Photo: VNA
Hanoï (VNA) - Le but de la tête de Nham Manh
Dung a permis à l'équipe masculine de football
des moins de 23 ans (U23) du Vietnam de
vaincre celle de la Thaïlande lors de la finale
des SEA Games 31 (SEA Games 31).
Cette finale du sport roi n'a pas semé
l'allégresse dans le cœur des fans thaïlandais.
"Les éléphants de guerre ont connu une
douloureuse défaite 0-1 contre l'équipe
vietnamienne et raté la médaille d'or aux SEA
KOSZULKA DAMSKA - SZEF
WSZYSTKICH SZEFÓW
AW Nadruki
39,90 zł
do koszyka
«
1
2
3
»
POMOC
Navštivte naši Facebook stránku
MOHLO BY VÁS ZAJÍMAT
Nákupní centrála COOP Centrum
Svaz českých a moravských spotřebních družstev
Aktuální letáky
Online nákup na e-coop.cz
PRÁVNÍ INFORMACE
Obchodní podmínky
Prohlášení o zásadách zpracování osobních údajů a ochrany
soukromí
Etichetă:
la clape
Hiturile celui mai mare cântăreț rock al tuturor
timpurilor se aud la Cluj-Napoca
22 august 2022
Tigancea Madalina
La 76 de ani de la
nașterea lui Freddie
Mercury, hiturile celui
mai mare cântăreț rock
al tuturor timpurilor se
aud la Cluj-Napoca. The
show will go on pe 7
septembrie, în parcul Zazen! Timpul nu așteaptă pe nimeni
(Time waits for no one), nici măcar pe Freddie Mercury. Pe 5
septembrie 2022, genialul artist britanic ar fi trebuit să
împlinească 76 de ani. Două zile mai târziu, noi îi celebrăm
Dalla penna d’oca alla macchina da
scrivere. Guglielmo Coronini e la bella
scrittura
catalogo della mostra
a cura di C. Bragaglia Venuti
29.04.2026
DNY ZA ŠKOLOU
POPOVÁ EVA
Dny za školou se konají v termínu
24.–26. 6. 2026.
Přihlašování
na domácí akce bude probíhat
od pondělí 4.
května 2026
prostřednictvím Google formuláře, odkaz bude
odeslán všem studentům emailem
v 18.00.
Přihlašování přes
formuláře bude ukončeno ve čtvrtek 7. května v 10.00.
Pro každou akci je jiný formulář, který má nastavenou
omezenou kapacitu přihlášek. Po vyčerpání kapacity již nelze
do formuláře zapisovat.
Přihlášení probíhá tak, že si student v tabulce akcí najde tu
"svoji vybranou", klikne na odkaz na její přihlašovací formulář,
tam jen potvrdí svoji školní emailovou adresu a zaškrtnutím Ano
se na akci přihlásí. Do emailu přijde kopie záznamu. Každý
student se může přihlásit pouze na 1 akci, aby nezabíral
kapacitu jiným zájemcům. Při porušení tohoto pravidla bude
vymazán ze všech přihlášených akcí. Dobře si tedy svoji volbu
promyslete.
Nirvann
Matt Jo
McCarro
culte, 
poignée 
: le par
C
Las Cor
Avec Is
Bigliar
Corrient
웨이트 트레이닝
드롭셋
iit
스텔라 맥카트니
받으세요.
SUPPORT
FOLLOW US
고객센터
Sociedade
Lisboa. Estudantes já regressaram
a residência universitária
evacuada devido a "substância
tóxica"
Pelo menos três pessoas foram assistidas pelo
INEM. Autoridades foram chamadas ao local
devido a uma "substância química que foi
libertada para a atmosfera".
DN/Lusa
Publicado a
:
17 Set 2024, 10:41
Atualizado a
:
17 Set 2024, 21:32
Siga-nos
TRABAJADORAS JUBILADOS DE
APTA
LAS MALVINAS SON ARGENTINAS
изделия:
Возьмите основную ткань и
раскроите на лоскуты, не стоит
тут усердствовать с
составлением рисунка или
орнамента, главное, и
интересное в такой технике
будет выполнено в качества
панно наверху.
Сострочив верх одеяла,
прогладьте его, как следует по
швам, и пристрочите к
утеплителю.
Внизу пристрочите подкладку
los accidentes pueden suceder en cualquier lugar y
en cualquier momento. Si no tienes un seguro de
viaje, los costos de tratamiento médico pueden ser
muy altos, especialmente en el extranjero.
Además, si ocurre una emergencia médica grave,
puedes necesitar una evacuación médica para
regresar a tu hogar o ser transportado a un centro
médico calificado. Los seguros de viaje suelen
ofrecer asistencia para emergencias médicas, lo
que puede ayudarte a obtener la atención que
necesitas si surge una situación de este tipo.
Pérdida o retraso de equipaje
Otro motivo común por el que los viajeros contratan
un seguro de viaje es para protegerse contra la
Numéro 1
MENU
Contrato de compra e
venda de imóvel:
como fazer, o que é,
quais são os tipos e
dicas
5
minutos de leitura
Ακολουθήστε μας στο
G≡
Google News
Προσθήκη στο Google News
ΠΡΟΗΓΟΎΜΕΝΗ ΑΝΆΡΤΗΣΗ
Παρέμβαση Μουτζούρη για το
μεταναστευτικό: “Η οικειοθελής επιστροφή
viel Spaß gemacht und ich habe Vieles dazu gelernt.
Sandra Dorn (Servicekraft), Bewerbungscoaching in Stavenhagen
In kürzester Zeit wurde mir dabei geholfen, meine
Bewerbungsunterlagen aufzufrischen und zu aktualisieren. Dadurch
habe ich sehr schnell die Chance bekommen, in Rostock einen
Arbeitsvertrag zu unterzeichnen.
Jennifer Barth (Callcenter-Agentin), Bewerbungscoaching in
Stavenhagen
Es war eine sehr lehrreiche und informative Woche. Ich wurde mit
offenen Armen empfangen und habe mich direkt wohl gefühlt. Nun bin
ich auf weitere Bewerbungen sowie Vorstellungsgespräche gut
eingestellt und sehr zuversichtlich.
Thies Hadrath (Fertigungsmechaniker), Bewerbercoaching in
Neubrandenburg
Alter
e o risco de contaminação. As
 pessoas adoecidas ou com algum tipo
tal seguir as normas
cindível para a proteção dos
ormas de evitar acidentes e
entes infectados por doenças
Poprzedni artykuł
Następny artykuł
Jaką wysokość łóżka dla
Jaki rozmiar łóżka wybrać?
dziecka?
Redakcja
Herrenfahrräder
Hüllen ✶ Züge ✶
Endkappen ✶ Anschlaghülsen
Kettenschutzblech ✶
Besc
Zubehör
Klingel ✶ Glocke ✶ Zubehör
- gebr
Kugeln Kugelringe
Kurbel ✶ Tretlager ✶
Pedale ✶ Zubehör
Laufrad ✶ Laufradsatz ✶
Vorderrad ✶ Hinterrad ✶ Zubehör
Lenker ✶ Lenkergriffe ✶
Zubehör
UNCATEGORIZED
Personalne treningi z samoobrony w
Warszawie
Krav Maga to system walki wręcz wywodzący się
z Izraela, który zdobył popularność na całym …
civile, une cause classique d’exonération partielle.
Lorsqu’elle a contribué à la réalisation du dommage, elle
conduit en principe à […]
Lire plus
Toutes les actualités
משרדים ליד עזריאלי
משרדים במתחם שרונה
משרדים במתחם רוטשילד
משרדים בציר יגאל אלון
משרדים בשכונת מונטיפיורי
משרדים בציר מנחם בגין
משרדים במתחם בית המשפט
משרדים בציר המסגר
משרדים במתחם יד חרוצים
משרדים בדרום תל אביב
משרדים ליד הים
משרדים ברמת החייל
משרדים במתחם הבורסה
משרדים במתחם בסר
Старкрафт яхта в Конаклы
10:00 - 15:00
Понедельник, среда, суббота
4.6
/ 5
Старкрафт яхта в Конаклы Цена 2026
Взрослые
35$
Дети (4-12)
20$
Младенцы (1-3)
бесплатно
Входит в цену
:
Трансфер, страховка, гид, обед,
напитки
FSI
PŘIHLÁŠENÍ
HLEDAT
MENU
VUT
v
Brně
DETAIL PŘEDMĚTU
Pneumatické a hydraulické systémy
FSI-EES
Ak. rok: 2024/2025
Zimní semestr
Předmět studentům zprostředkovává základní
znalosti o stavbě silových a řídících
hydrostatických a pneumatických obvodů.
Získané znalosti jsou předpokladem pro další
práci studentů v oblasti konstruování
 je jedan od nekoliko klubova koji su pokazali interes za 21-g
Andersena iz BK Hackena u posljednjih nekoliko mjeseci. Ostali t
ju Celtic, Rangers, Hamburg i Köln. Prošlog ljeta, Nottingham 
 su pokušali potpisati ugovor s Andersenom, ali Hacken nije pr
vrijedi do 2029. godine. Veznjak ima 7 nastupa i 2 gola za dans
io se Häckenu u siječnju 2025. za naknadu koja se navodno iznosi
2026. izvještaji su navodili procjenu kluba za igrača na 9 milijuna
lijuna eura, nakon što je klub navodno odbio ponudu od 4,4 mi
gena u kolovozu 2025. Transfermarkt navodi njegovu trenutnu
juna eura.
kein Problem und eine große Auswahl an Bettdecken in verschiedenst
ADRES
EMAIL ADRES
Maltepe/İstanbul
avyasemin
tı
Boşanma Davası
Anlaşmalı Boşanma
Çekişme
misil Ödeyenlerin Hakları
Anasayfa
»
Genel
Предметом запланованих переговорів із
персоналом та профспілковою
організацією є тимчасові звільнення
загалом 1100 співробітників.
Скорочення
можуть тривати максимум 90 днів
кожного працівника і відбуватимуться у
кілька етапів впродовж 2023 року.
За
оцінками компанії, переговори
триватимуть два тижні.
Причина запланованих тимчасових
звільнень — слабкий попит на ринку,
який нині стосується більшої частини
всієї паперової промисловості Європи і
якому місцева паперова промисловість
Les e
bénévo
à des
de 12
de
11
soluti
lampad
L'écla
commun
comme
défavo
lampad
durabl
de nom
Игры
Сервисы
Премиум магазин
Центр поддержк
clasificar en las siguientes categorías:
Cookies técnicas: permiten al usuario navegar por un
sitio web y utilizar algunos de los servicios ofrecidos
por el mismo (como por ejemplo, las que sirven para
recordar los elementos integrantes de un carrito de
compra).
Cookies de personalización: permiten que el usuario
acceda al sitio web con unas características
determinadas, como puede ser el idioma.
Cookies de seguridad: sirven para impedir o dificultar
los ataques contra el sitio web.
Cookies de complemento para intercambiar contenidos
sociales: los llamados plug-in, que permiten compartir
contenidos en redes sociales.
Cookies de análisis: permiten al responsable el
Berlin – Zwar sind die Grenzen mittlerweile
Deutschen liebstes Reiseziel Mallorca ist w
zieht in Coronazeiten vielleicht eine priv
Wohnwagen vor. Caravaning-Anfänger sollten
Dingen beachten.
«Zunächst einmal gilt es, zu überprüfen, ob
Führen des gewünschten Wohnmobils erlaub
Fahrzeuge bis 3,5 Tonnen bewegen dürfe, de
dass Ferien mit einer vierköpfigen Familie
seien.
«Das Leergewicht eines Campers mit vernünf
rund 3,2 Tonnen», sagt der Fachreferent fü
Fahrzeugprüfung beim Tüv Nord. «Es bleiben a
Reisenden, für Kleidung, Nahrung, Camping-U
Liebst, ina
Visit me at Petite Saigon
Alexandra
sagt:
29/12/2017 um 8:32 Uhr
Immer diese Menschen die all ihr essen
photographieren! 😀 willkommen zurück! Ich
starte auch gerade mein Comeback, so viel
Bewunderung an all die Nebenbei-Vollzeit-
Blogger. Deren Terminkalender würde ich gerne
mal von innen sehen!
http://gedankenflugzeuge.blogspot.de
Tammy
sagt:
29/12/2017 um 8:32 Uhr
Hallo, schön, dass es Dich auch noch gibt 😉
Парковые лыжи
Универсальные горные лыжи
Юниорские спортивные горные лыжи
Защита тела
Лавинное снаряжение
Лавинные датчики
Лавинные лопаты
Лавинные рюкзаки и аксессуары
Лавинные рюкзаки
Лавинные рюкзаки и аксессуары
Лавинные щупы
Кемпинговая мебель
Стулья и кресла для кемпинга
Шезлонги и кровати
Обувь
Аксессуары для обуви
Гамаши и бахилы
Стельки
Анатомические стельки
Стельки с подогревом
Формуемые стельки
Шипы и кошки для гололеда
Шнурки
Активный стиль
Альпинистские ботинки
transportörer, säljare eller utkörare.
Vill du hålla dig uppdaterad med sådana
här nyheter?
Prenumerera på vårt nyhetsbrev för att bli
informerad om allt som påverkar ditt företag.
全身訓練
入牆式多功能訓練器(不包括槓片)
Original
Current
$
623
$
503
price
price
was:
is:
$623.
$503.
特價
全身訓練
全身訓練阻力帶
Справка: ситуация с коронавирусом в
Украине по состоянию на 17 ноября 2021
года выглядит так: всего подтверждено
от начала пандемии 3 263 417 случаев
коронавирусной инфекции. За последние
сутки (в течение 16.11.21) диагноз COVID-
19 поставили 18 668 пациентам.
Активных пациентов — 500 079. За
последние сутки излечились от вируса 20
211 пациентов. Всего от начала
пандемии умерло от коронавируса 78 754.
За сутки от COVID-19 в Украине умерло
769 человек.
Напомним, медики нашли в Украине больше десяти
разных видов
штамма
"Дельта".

#####

Request:
Search the listing above for "Stavenhagen" and copy every line that has it.

Response below:
Sandra Dorn (Servicekraft), Bewerbungscoaching in Stavenhagen
Stavenhagen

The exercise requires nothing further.